Author Ian Fleming used the Royal St George's course under the name "Royal St. Marks" in his 1959 novel Goldfinger. In 1964, Fleming was elected Captain by his predecessor Eric Pemberton. The following day, Fleming died of a heart attack at a hospital in Canterbury.

== Competitions ==

=== Challenge Cup ===
The club's Challenge Cup dates from 1888 and is one of the oldest amateur events in golf. It has been contested annually over 36 holes except during the war years. A 19-year-old Jack Nicklaus won the tournament in 1959 shortly before going on to win the first of his two U.S. Amateur titles.

=== Halford Hewitt ===
After being founded in 1924, The Halford Hewitt, a foursomes knockout match, was originally played at Royal Cinque Ports Golf Club. In 1950, the competition, due to increased capacity, expanded its first two out of ten rounds to The Royal St George's Golf Club, and has since then been the case.

=== The Open Championship ===
Royal St George's has hosted The Open Championship on 15 occasions since 1894. This was the first time the event had been held outside Scotland.

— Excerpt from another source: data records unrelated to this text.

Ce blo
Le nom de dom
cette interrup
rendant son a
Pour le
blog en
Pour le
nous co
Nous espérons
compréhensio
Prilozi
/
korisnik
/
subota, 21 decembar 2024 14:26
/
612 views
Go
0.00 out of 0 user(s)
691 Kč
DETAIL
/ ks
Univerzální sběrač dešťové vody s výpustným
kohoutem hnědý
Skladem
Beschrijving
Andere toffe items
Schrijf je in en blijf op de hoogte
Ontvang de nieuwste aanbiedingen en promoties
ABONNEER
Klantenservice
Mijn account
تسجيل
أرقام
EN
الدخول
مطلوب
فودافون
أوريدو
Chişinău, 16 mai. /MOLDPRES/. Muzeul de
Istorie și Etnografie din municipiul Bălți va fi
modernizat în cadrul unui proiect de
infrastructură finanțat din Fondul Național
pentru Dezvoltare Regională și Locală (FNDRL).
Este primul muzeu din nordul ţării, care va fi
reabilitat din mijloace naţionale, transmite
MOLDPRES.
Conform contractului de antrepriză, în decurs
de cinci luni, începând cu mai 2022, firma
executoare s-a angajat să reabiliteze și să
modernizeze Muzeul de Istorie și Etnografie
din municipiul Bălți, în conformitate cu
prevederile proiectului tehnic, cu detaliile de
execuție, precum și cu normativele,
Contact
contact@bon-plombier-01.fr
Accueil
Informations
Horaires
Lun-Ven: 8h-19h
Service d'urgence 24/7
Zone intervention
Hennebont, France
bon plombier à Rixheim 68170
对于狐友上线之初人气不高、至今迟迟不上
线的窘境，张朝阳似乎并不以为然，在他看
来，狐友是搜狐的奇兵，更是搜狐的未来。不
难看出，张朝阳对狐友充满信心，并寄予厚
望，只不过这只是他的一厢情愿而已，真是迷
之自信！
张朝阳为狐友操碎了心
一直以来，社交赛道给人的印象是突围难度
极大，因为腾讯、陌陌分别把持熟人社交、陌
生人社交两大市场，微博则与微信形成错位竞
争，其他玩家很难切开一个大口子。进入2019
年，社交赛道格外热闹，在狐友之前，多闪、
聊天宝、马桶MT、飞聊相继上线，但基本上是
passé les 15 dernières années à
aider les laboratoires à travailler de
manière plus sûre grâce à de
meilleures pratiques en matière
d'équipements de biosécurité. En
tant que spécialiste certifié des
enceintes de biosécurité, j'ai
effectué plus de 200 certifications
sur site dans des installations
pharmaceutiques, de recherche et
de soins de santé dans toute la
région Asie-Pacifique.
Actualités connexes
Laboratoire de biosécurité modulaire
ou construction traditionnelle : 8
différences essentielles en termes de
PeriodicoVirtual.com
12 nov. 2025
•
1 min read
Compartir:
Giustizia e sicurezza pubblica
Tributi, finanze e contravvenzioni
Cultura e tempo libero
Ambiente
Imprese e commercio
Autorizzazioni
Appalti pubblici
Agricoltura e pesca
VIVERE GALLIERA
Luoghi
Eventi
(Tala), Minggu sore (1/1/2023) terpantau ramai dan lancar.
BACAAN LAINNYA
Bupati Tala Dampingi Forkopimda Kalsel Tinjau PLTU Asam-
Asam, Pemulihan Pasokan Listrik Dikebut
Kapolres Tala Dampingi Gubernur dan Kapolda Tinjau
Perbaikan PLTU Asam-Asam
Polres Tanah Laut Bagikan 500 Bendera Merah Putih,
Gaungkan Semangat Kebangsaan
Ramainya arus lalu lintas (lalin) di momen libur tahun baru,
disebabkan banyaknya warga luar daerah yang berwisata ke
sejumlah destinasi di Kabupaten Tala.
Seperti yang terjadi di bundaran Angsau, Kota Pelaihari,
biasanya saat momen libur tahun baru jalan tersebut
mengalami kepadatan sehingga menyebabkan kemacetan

Due to Sandwich's medieval styled architecture and roads, traffic became increasingly difficult to manage, and the club would not see another Open Championship for more than 30 years after Bobby Locke's win in 1949. Along with traffic capabilities, Royal St George's was redeemed as inappropriate test for a modern professional.

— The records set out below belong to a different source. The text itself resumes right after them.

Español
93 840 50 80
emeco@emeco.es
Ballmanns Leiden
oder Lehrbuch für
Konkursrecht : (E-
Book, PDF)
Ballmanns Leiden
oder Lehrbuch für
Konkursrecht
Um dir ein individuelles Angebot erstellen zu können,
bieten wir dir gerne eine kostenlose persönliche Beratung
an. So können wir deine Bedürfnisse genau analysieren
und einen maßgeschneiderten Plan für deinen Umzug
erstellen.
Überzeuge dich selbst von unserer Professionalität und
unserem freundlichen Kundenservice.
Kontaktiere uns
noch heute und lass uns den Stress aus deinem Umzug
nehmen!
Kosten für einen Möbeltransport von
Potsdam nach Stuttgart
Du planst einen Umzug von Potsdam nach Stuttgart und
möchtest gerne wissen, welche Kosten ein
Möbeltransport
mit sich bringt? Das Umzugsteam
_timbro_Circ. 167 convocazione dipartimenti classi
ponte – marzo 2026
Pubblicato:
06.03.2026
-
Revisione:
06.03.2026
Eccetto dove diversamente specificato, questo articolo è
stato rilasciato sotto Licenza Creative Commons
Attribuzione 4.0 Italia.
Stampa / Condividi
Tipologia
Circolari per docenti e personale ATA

| Year | Winner | Score |  |  |  |  | Winners share (£) |
| R1 | R2 | R3 | R4 | Total |
| 1894 | ENG J.H. Taylor ^{1st} | 84 | 80 | 81 | 81 | 326 | 30 |
| 1899 | Jersey Harry Vardon ^{3rd} | 76 | 76 | 81 | 77 | 310 | 30 |
| 1904 | SCO Jack White | 80 | 75 | 72 | 69 | 296 | 50 |
| 1911 | Jersey Harry Vardon ^{5th} | 74 | 74 | 75 | 80 | 303 ^{PO} | 50 |
| 1922 | USA Walter Hagen ^{1st} | 76 | 73 | 79 | 72 | 300 | 75 |
| 1928 | USA Walter Hagen ^{3rd} | 75 | 73 | 72 | 72 | 292 | 100 |
| 1934 | ENG Henry Cotton ^{1st} | 67 | 65 | 72 | 79 | 283 | 100 |
| 1938 | ENG Reg Whitcombe | 71 | 71 | 75 | 78 | 295 | 100 |
| 1949 | ZAF Bobby Locke ^{1st} | 69 | 76 | 68 | 70 | 283 (−5) | 300 |
| 1981 | USA Bill Rogers | 72 | 66 | 67 | 71 | 276 (−4) | 25,000 |
| 1985 | SCO Sandy Lyle | 68 | 71 | 73 | 70 | 282 (+2) | 65,000 |
| 1993 | AUS Greg Norman ^{2nd} | 66 | 68 | 69 | 64 | 267 (−13) | 100,000 |
| 2003 | USA Ben Curtis | 72 | 72 | 70 | 69 | 283 (−1) | 700,000 |
| 2011 | NIR Darren Clarke | 68 | 68 | 69 | 70 | 275 (−5) | 900,000 |
| 2021 | USA Collin Morikawa | 67 | 64 | 68 | 66 | 265 (−15) | $2,070,000 |

- Note: For multiple winners of The Open Championship, superscript ordinal identifies which in their respective careers.